# A ref shows the Jazz what he thinks...



## #1DEER 1-I (Sep 10, 2007)

:lol:


----------



## HighNDry (Dec 26, 2007)

Looks like he's reminding Williams that he's number 1.


----------



## #1DEER 1-I (Sep 10, 2007)

....or giving Memo and Brewer the bird.


----------



## Lycan (Sep 22, 2008)

Interesting....that's what I think of the Jazz too. :lol:


----------



## OKEE (Jan 3, 2008)

:lol: I don't think Memo gets it . :?


----------



## #1DEER 1-I (Sep 10, 2007)

Lycan said:


> Interesting....that's what I think of the Jazz too. :lol:


Even more interesting, that's what I think of you and anyone else who doesn't like the Jazz or GM.


----------



## Treehugnhuntr (Sep 7, 2007)

Oh goodness. Please don't chastise people for not liking a mediocre basketball team and an overpriced, low quality vehicle. It just makes you look.... well ...... like 1eye?


----------



## mjschijf (Oct 1, 2007)

#1Deer 1-I--Do you honestly think that GM makes quality vehicles? I mean, it's one thing to like the way they look, but you are arguing against statistics if you think they are better quality and less prone to break down than Toyotas or Hondas. Not to mention the fact that the company has been run by a bunch of idiots over the years...the main reason why they very well may be on the verge of bankruptcy.


----------



## #1DEER 1-I (Sep 10, 2007)

I'm not truly serious but since you brought it up....

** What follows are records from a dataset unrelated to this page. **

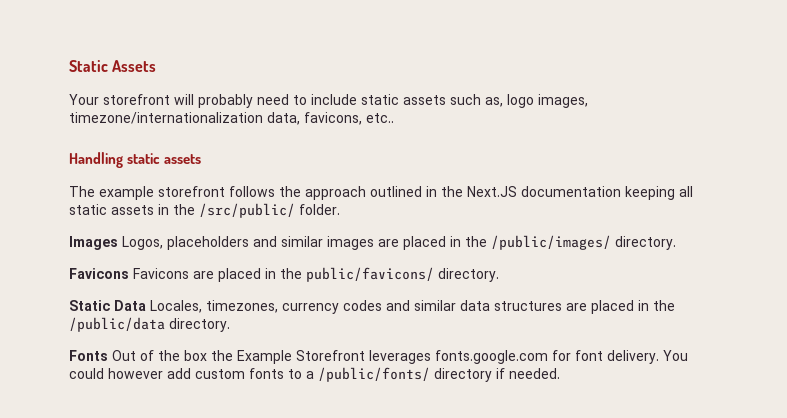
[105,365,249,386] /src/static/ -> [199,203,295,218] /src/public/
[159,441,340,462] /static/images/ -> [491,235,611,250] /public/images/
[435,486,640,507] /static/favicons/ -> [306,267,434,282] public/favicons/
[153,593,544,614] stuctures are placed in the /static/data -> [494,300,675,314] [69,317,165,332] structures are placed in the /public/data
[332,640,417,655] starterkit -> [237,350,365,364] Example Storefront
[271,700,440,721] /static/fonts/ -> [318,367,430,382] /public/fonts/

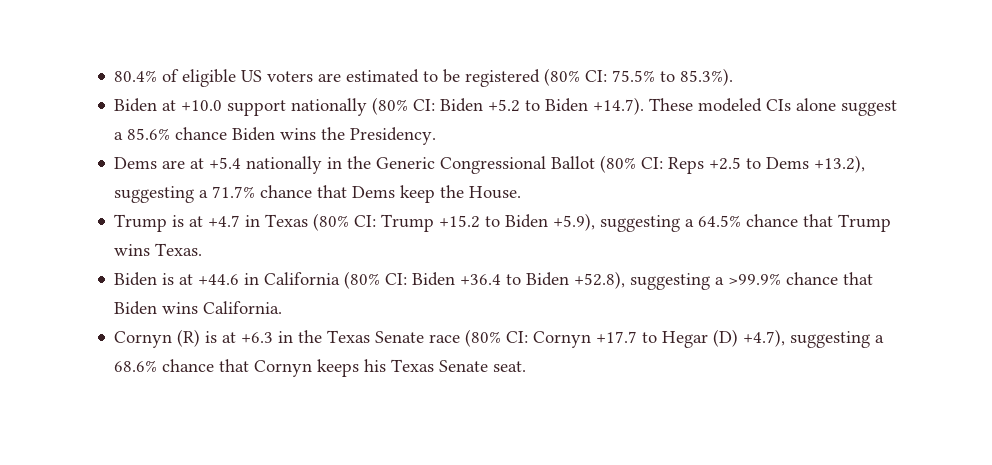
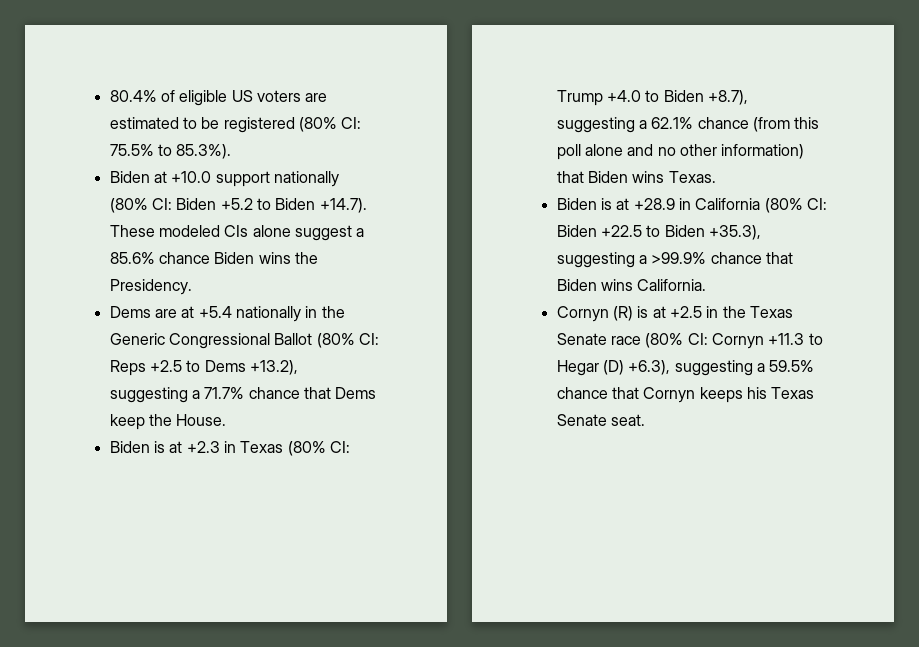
[114,214,241,232] Trump is at +4.7 -> [109,441,220,453] Biden is at +2.3
[439,213,892,232] +15.2 to Biden +5.9), suggesting a 64.5% chance that Trump -> [606,90,748,105] [556,117,820,133] [556,144,805,160] [556,171,628,183] +4.0 to Biden +8.7), suggesting a 62.1% chance (from this poll alone and no other information) that Biden
[198,274,240,285] +44.6 -> [633,198,675,210] +28.9
[460,271,626,289] +36.4 to Biden +52.8), -> [600,225,761,240] +22.5 to Biden +35.3),
[241,332,274,343] +6.3 -> [669,306,702,318] +2.5
[596,331,638,343] +17.7 -> [768,333,805,345] +11.3
[743,329,885,348] [114,360,158,372] +4.7), suggesting a 68.6% -> [628,360,815,376] +6.3), suggesting a 59.5%

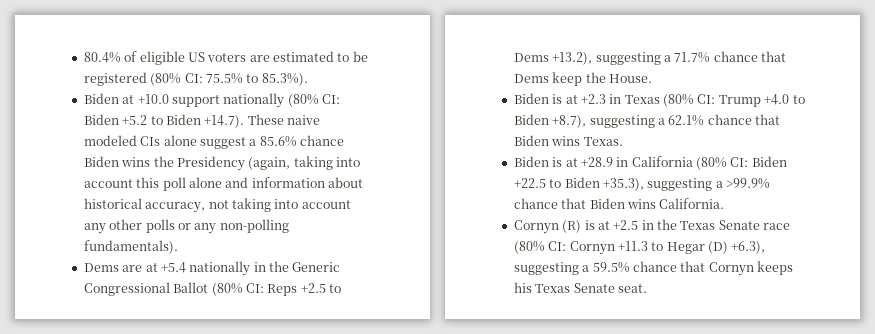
(155, 231) none -> [287,115,320,125] naive
[109,279,192,295] Presidency. -> [176,156,360,171] [83,177,363,191] [83,198,351,213] [83,219,289,234] [83,240,178,254] Presidency (again, taking into account this poll alone and information about historical accuracy, not taking into account any other polls or any non-polling fundamentals).
[752,117,820,132] [556,144,805,160] (from this poll alone and no other information) -> (752, 119) none

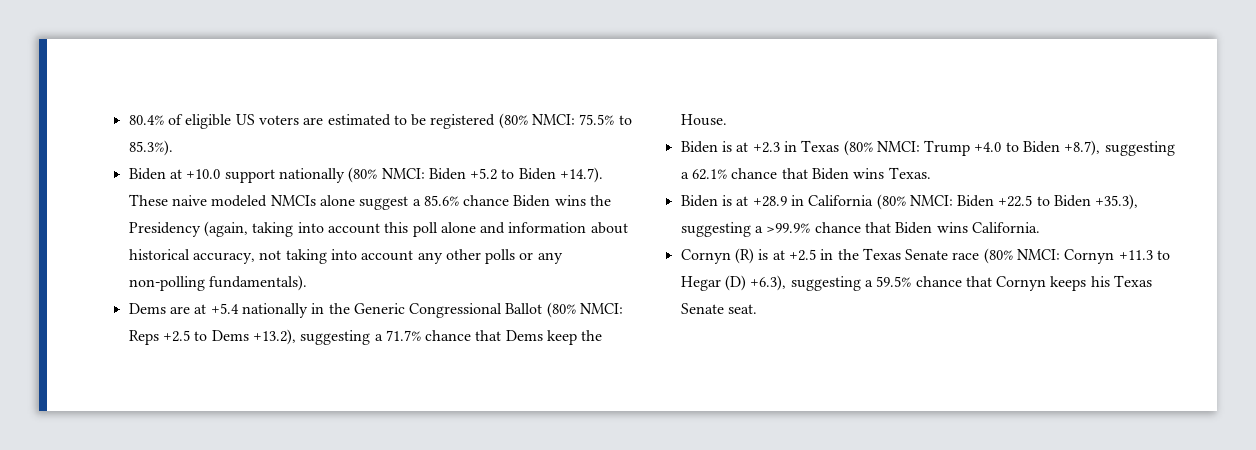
[184,73,203,83] CI: -> [532,114,576,125] NMCI:
[322,94,340,104] CI: -> [381,168,425,179] NMCI:
[140,136,161,146] CIs -> [270,195,316,206] NMCIs
[245,283,264,293] CI: -> [580,303,624,314] NMCI:
[697,94,716,104] CI: -> [876,141,920,152] NMCI:
[730,157,749,167] CI: -> [909,195,953,206] NMCI:
[548,241,567,251] CI: -> [1017,249,1061,260] NMCI:

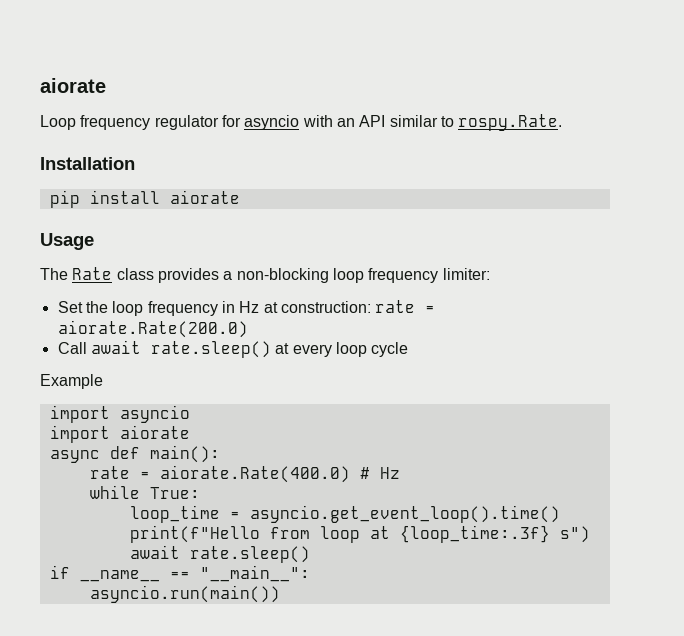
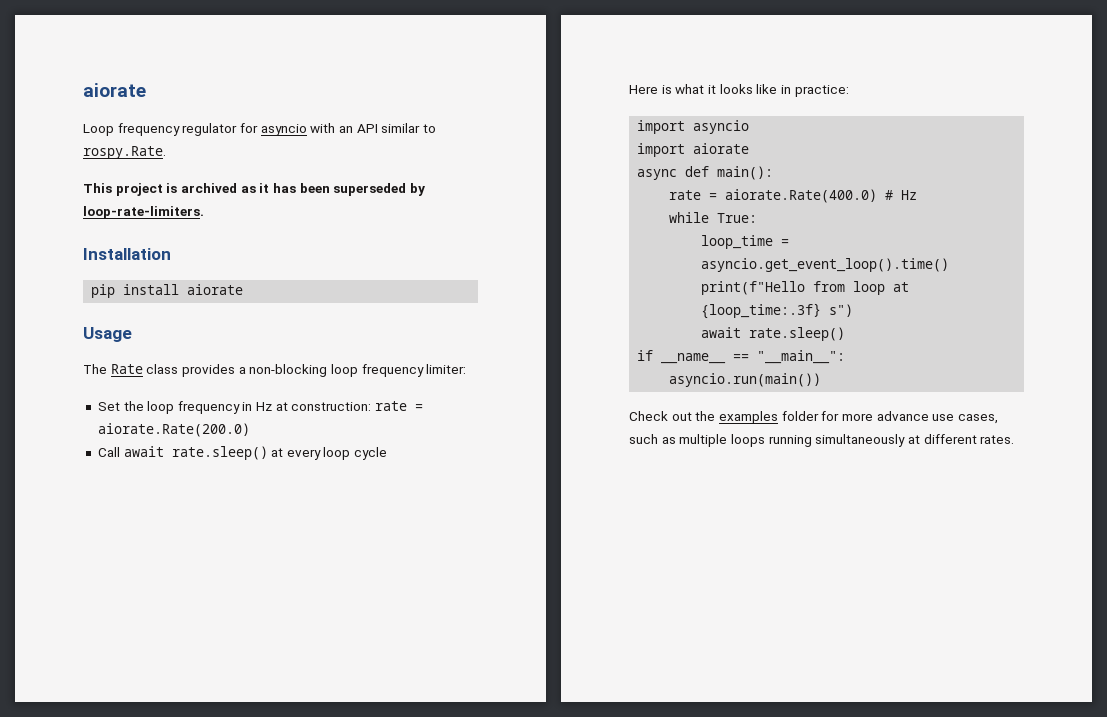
(563, 122) none -> [83,183,425,196] [83,206,204,219] // This project is archived as it has been superseded by loop-rate-limiters.
[40,374,103,389] Example -> [629,84,849,97] Here is what it looks like in practice:
(280, 594) none -> [629,411,998,424] [629,434,1015,447] // Check out the examples folder for more advance use cases, such as multiple loops running simultaneously at different rates.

Ohh, I'll post it in the vehicles section.


----------



## flyguy7 (Sep 16, 2007)

Oh I can't wait! Actually, I think i'm going to watch paint dry instead. :roll:


----------



## mjschijf (Oct 1, 2007)

flyguy7 said:


> Oh I can't wait! Actually, I think i'm going to watch paint dry instead. :roll:


+1

1-I--How much money would it take for you to stop talking about your man-love for Chevys? I think many forum members would be willing to pitch in a good amount to stop the seemingly eternal aggravation.


----------



## Treehugnhuntr (Sep 7, 2007)

I'd pay good money to see 1-eye _man love_ a chevy. Just make sure she's cooled down there haas.


----------